DLP incidents data generally include violations only or anything related to something that triggered an incident to be generated by a DLP solution.  With that, there is not much filtering that can be done to DLP incident data without losing information significant to the risk assessment and scoring function of ICA.  However, if there are any test incidents and incidents related to policy testing, those would be good candidates to exclude from DLP data imports.

Web Activity Events

IMPORTANT NOTE: As with authentication events, limiting incoming data is key. As a rule of thumb, confine the data to only include blocked web activities and web activity that exceed 10 MB for outgoing traffic (bytes out) regardless of the action taken, i.e. permitted or blocked.

Integration Wizard Recommendations

1. Review the column names from the integration mapping entity prior to developing the Data Source Query for the Integration.  This will give you a better concept of what data the integration entity will accept for the integration mapping.

2. When creating the data source query, alias the column names within the data source query to align column names from the data source to the column name defined for the entity ID.  When Column names are aliased, the Integration Wizard automatically associate the source to the target using the name and it eliminate the need to manually map the source to target columns.  For example if you are loading computer endpoints and your source column is called AssetTag you should alias the column name to SourceComputerKey.

3. In order to prevent data type errors from occurring during nightly processing, use cast statements in your SQL to ensure there are no data type conflicts and to ensure that you minimize the risk of data size conflicts when loading data into ICA.

  • Sample Cast Statement that will cast the column SamAccountName to an NVARCHAR 256 field and alias the column to AccountName.  This will ensure the data selected is capped at 256 characters and we are using the alias AccountName so the column will be automated when the query references an integration mapping. 
    • CAST ([sAMAccountName] as NVARCHAR(256)) as  AccountName 

4. There are a number of formulas that are shipped out of the box that can be used to supplement your integration the most common one used is converting EPOCH time to SQL server time when building a Splunk based integration. 

5. When Creating a formula, enclose the variable in ‘{ }’.  Doing so will allow you to specify a column value to pass during run time.  Formulas are applied when the data is going into the Stg_Preprocess tables and not the staging table used when extracting data out of the source into staging. 

6. When defining the integration mapping you can specify a fixed value, a source column from a query or you can use a pre-existing formula / create a new custom formula. 

Recommended IW Entities Data Load Order into ICA

 

1. Organizations

  • When loading Organizations there are three required fields for the Organizations entity for the IW.

Stored data:
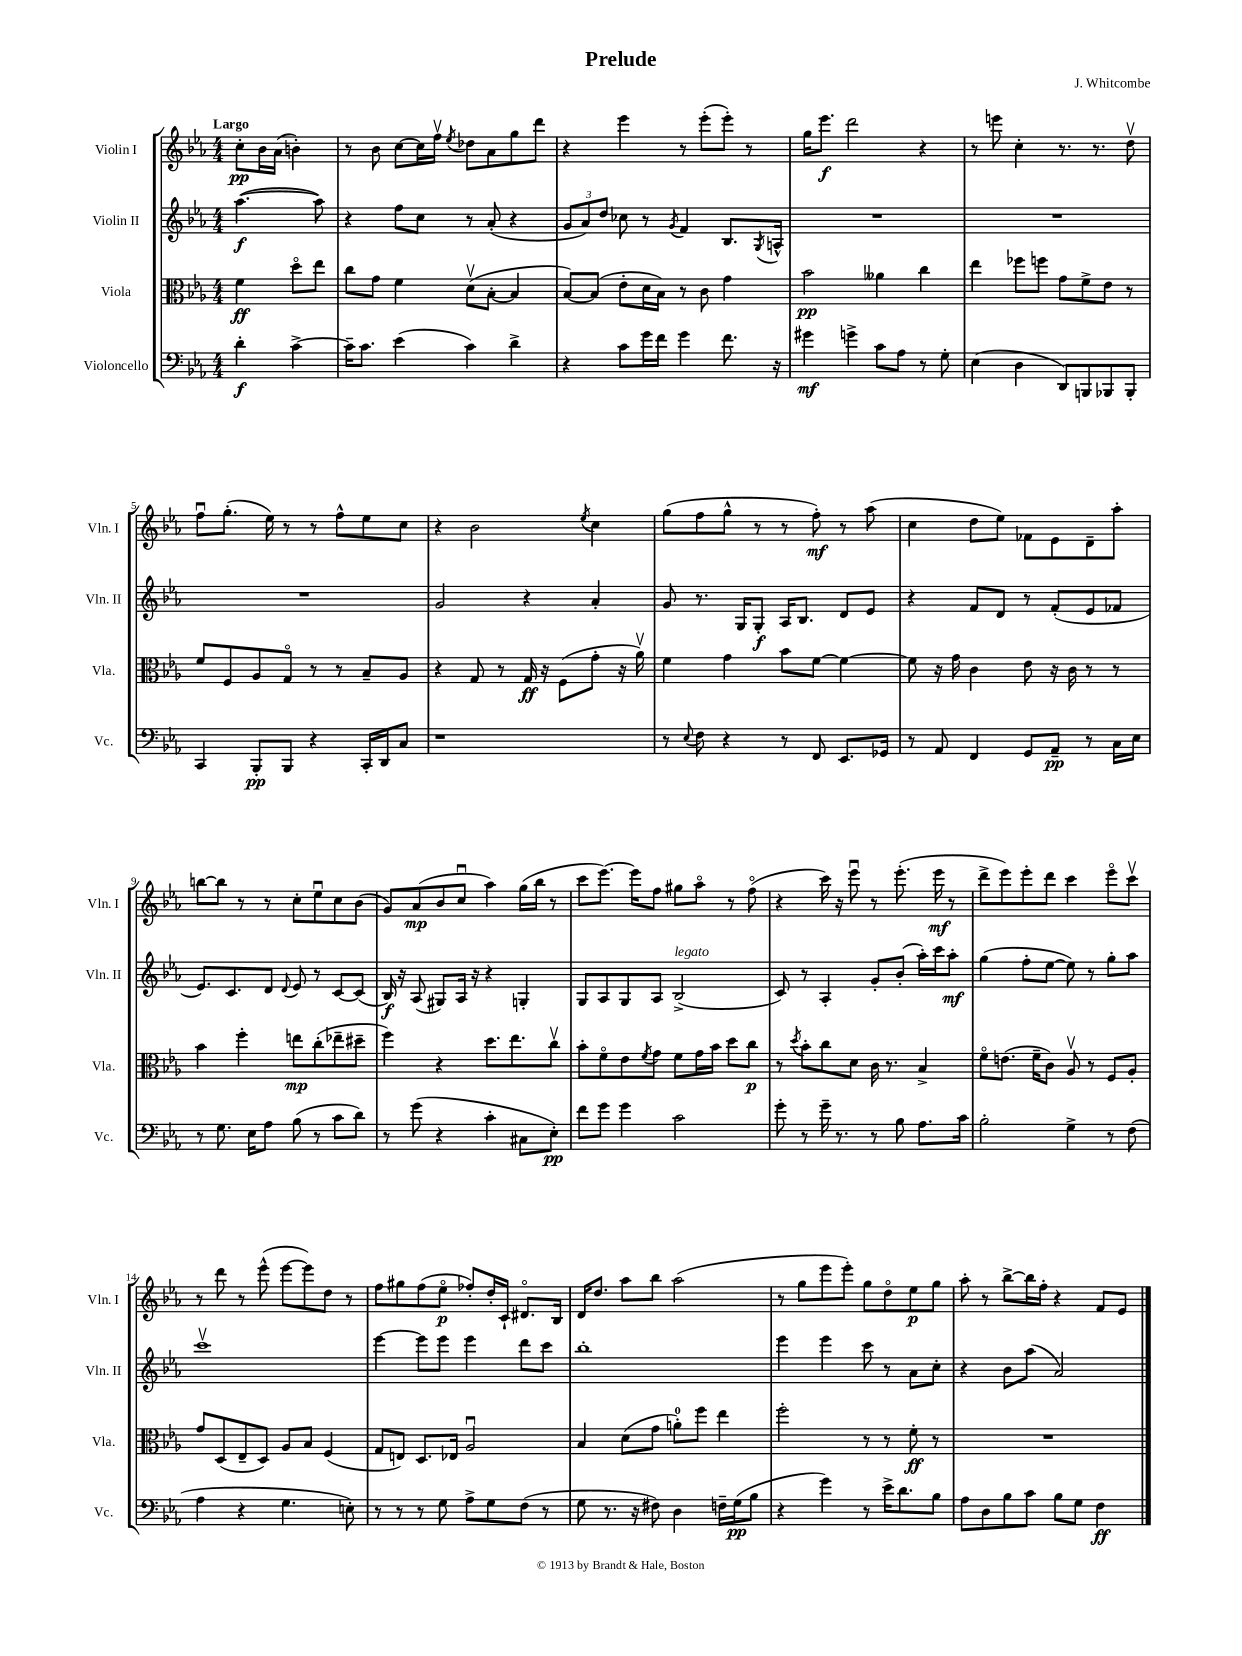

**kern	**dynam	**kern	**dynam	**kern	**dynam	**kern	**dynam
*part4	*part4	*part3	*part3	*part2	*part2	*part1	*part1
*staff4	*staff4	*staff3	*staff3	*staff2	*staff2	*staff1	*staff1
*I"Violoncello	*	*I"Viola	*	*I"Violin II	*	*I"Violin I	*
*I'Vc.	*	*I'Vla.	*	*I'Vln. II	*	*I'Vln. I	*
*clefF4	*	*clefC3	*	*clefG2	*	*clefG2	*
*k[b-e-a-]	*	*k[b-e-a-]	*	*k[b-e-a-]	*	*k[b-e-a-]	*
*M4/4	*	*M4/4	*	*M4/4	*	*M4/4	*
=	=	=	=	=	=	=	=
!	!	!	!	!	!	!LO:TX:a:B:t=Largo	!
4d'\	f	4f\	ff	([4.aa-\	f	8cc'\L	pp
.	.	.	.	.	.	16b-\L	.
.	.	.	.	.	.	(16a-\JJ	.
[4c^\	.	8dd\L	.	.	.	4bn'\)	.
.	.	8ee-\J	.	8aa-\])	.	.	.
=1	=1	=1	=1	=1	=1	=1	=1
16c~\KL]	.	8cc\L	.	4r	.	8r	.
8.c\J	.	.	.	.	.	.	.
.	.	8g\J	.	.	.	8b-\	.
(4e-\	.	4f\	.	8ff\L	.	[8cc\L	.
.	.	.	.	8cc\J	.	16cc\L]	.
.	.	.	.	.	.	16ffv\JJ	.
.	.	.	.	.	.	8qee-/	.
4c\)	.	(8dv\L	.	8r	.	8dd-X\L	.
.	.	[8B-'\J	.	(8a-'/	.	8a-\	.
4d^\	.	4B-/]	.	4r	.	8gg\	.
.	.	.	.	.	.	8ddd\J	.
=2	=2	=2	=2	=2	=2	=2	=2
4r	.	[8B-/L)	.	12g/L	.	4r	.
.	.	.	.	12a-/)	.	.	.
.	.	(8B-/J]	.	.	.	.	.
.	.	.	.	12dd/J	.	.	.
8c\L	.	8e-'\L	.	8cc-X\	.	4eee-\	.
16g\L	.	16d\L	.	8r	.	.	.
16f\JJ	.	16B-\JJ)	.	.	.	.	.
.	.	.	.	8qg/	.	.	.
4g\	.	8r	.	4f/	.	8r	.
.	.	8c\	.	.	.	(8eee-'\L	.
8.f\	.	4g\	.	8.B-/L	.	8eee-'\J)	.
.	.	.	.	.	.	8r	.
.	.	.	.	8qG/	.	.	.
16r	.	.	.	16An^^/Jk	.	.	.
=3	=3	=3	=3	=3	=3	=3	=3
4g#X\	mf	2b-\	pp	1r	.	16gg\KL	.
.	.	.	.	.	.	8.eee-\J	f
4gn^\	.	.	.	.	.	2ddd\	.
8c\L	.	4a--X\	.	.	.	.	.
8A-\J	.	.	.	.	.	.	.
8r	.	4cc\	.	.	.	4r	.
8G'\	.	.	.	.	.	.	.
=4	=4	=4	=4	=4	=4	=4	=4
(4E-\	.	4ee-\	.	1r	.	8r	.
.	.	.	.	.	.	8eeen\	.
4D\	.	8ff-X\L	.	.	.	4cc'\	.
.	.	8ffn\J	.	.	.	.	.
8DD/L)	.	8g\L	.	.	.	8.r	.
8BBBn/	.	8f^\	.	.	.	.	.
.	.	.	.	.	.	8.r	.
8BBB-X/	.	8e-\J	.	.	.	.	.
8BBB-'/J	.	8r	.	.	.	8ddv\	.
!!LO:LB:g=z
=5	=5	=5	=5	=5	=5	=5	=5
4CC/	.	8f/L	.	1r	.	8ffu\L	.
.	.	8F/	.	.	.	(8.gg'\J	.
8BBB-'/L	pp	8A-/	.	.	.	.	.
.	.	.	.	.	.	16ee-\)	.
8BBB-/J	.	8G/J	.	.	.	8r	.
4r	.	8r	.	.	.	8r	.
.	.	8r	.	.	.	8ff^^\L	.
16CC'/LL	.	8B-~/L	.	.	.	8ee-\	.
16DD/J	.	.	.	.	.	.	.
8C/J	.	8A-/J	.	.	.	8cc\J	.
=6	=6	=6	=6	=6	=6	=6	=6
1r	.	4r	.	2g/	.	4r	.
.	.	8G/	.	.	.	2b-\	.
.	.	8r	.	.	.	.	.
.	.	16G/	ff	4r	.	.	.
.	.	16r	.	.	.	.	.
.	.	(8F\L	.	.	.	.	.
.	.	.	.	.	.	8qee-/	.
.	.	8g'\J	.	4a-'/	.	4cc\	.
.	.	16r	.	.	.	.	.
.	.	16a-v\)	.	.	.	.	.
=7	=7	=7	=7	=7	=7	=7	=7
8r	.	4f\	.	8g/	.	(8gg\L	.
8qqE-/	.	.	.	.	.	.	.
8F\	.	.	.	8.r	.	8ff\	.
4r	.	4g\	.	.	.	8gg^^\J	.
.	.	.	.	16G/KL	.	.	.
.	.	.	.	8G'/J	f	8r	.
8r	.	8b-\L	.	16A-/KL	.	8r	.
.	.	.	.	8.B-/J	.	.	.
8FF/	.	[8f\J	.	.	.	8ff'\)	mf
8.EE-/L	.	4f\_	.	8d/L	.	8r	.
.	.	.	.	8e-/J	.	(8aa-\	.
16GG-X/Jk	.	.	.	.	.	.	.
=8	=8	=8	=8	=8	=8	=8	=8
8r	.	8f\]	.	4r	.	4cc\	.
8AA-/	.	16r	.	.	.	.	.
.	.	16g\	.	.	.	.	.
4FF/	.	4c\	.	8f/L	.	8dd\L	.
.	.	.	.	8d/J	.	8ee-\J)	.
8GG/L	.	8e-\	.	8r	.	8f-X\L	.
8AA-~/J	pp	16r	.	(8f'/L	.	8e-\	.
.	.	16c\	.	.	.	.	.
8r	.	8r	.	8e-/	.	8d~\	.
16C\LL	.	8r	.	8f-X/J	.	8aa-'\J	.
16E-\JJ	.	.	.	.	.	.	.
!!LO:LB:g=z
=9	=9	=9	=9	=9	=9	=9	=9
8r	.	4b-\	.	8.e-/L)	.	[8bbn\L	.
8.G\	.	.	.	.	.	8bb\J]	.
.	.	.	.	8.c/	.	.	.
.	.	4ff'\	.	.	.	8r	.
16E-\KL	.	.	.	.	.	.	.
8A-\J	.	.	.	8d/J	.	8r	.
.	.	.	.	8qqd/	.	.	.
(8B-\	.	8een\L	mp	8e-/	.	8cc'\L	.
8r	.	(8cc'\	.	8r	.	8ee-u\	.
8c\L	.	8ee-X~\	.	[8c/L	.	8cc\	.
8d\J)	.	8dd#X~\J	.	(8c/J]	.	(8b-\J	.
=10	=10	=10	=10	=10	=10	=10	=10
8r	.	4ff\)	.	16B-/)	f	8g/L)	.
.	.	.	.	16r	.	.	.
(8g\	.	.	.	(8A-/	.	(8a-/	mp
4r	.	4r	.	8G#X/L)	.	8b-/	.
.	.	.	.	16A-/Jk	.	8ccu/J	.
.	.	.	.	16r	.	.	.
4c'\	.	8.dd\L	.	4r	.	4aa-\)	.
.	.	8.ee-\	.	.	.	.	.
8C#X\L	.	.	.	4Gn'/	.	(16gg\LL	.
.	.	.	.	.	.	16bb-\JJ	.
8E-'\J)	pp	8ccv\J	.	.	.	8r	.
=11	=11	=11	=11	=11	=11	=11	=11
8f\L	.	8b-'\L	.	8G/L	.	8ccc\L	.
8g\J	.	8f\	.	8A-/	.	[8.eee-\J)	.
4g\	.	8e-\	.	8G/	.	.	.
.	.	.	.	.	.	16eee-\KL]	.
.	.	8qf/	.	.	.	.	.
.	.	8g\J	.	8A-/J	.	8ff\J	.
!	!	!	!	!LO:TX:a:i:t=legato	!	!	!
2c\	.	8f\L	.	(2B-^/	.	8gg#X\L	.
.	.	16g\L	.	.	.	8aa-\J	.
.	.	16b-\JJ	.	.	.	.	.
.	.	8dd\L	.	.	.	8r	.
.	.	8cc\J	p	.	.	(8ff\	.
=12	=12	=12	=12	=12	=12	=12	=12
8g'\	.	8r	.	8c/)	.	4r	.
.	.	8qdd/	.	.	.	.	.
8r	.	8b-'\L	.	8r	.	.	.
16g~\	.	8cc\	.	4A-'/	.	16ccc\)	.
8.r	.	.	.	.	.	16r	.
.	.	8d\J	.	.	.	8eee-u\	.
8r	.	16c\	.	8g'/L	.	8r	.
.	.	8.r	.	.	.	.	.
8B-\	.	.	.	(8b-'/J	.	(8.eee-'\	.
8.A-\L	.	4B-^/	.	16aa-'\LL)	.	.	.
.	.	.	.	16ccc\J	.	16eee-\	mf
.	.	.	.	8aa-'\J	mf	8r	.
16c\Jk	.	.	.	.	.	.	.
=13	=13	=13	=13	=13	=13	=13	=13
2B-'\	.	8f\L	.	(4gg\	.	8ddd^\L	.
.	.	(8.en\J	.	.	.	8eee-\)	.
.	.	.	.	8ff'\L	.	8eee-'\	.
.	.	16f~\KL	.	.	.	.	.
.	.	8c\J)	.	[8ee-\J	.	8ddd\J	.
4G^\	.	8A-v/	.	8ee-\])	.	4ccc\	.
.	.	8r	.	8r	.	.	.
8r	.	8F/L	.	8gg'\L	.	8eee-\L	.
(8F\	.	8A-'/J	.	8aa-\J	.	8cccv\J	.
!!LO:LB:g=z
=14	=14	=14	=14	=14	=14	=14	=14
4A-\	.	8g/L	.	1cccv	.	8r	.
.	.	(8D/	.	.	.	8ddd\	.
4r	.	8E-~/	.	.	.	8r	.
.	.	8D/J)	.	.	.	(8eee-^^\	.
4.G\	.	8A-/L	.	.	.	[8eee-\L	.
.	.	8B-/J	.	.	.	8eee-\])	.
.	.	(4F/	.	.	.	8dd\J	.
8En'\)	.	.	.	.	.	8r	.
=15	=15	=15	=15	=15	=15	=15	=15
8r	.	8G/L	.	[4eee-\	.	8ff\L	.
8r	.	8En/J)	.	.	.	8gg#X\	.
8r	.	8.D/L	.	8eee-\L]	.	(8ff\	.
8G\	.	.	.	8eee-\J	.	8ee-\J	p
.	.	16E-X/Jk	.	.	.	.	.
8A-^\L	.	2A-u/	.	4eee-\	.	8ff-X'/L)	.
8G\	.	.	.	.	.	16dd'/L	.
.	.	.	.	.	.	16c`/JJ	.
(8F\J	.	.	.	8ddd\L	.	8.d#X/L	.
8r	.	.	.	8ccc\J	.	.	.
.	.	.	.	.	.	16B-/Jk	.
=16	=16	=16	=16	=16	=16	=16	=16
8G\	.	4B-/	.	1bb-'	.	16d/KL	.
.	.	.	.	.	.	8.dd/J	.
8.r	.	.	.	.	.	.	.
.	.	(8d\L	.	.	.	8aa-\L	.
16r	.	.	.	.	.	.	.
8F#X\)	.	8g\J	.	.	.	8bb-\J	.
4D\	.	8an'\L)	.	.	.	(2aa-\	.
.	.	8ff\J	.	.	.	.	.
16Fn~\LL	.	4ee-\	.	.	.	.	.
(16G\J	pp	.	.	.	.	.	.
8B-\J	.	.	.	.	.	.	.
=17	=17	=17	=17	=17	=17	=17	=17
4r	.	2ff'\	.	4eee-\	.	8r	.
.	.	.	.	.	.	8gg\L	.
4g\)	.	.	.	4eee-\	.	8eee-\	.
.	.	.	.	.	.	8eee-'\J)	.
8r	.	8r	.	8ccc\	.	8gg\L	.
16e-^\KL	.	8r	.	8r	.	8dd\	.
8.d\	.	.	.	.	.	.	.
.	.	8f'\	ff	8a-\L	.	8ee-\	p
8B-\J	.	8r	.	8cc'\J	.	8gg\J	.
=18	=18	=18	=18	=18	=18	=18	=18
8A-\L	.	1r	.	4r	.	8aa-'\	.
8D\	.	.	.	.	.	8r	.
8B-\	.	.	.	8b-\L	.	[8bb-^\L	.
8c\J	.	.	.	(8aa-\J	.	16bb-\L]	.
.	.	.	.	.	.	16ff'\JJ	.
8B-\L	.	.	.	2a-/)	.	4r	.
8G\J	.	.	.	.	.	.	.
4F\	ff	.	.	.	.	8f/L	.
.	.	.	.	.	.	8e-/J	.
==	==	==	==	==	==	==	==
*-	*-	*-	*-	*-	*-	*-	*-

=== Directions ===
Retype the stretch of the ICA integration guide from "3. In order" through "data into ICA.". These rows have no connection to the ICA integration guide.

=== Task solution ===
3. In order to prevent data type errors from occurring during nightly processing, use cast statements in your SQL to ensure there are no data type conflicts and to ensure that you minimize the risk of data size conflicts when loading data into ICA.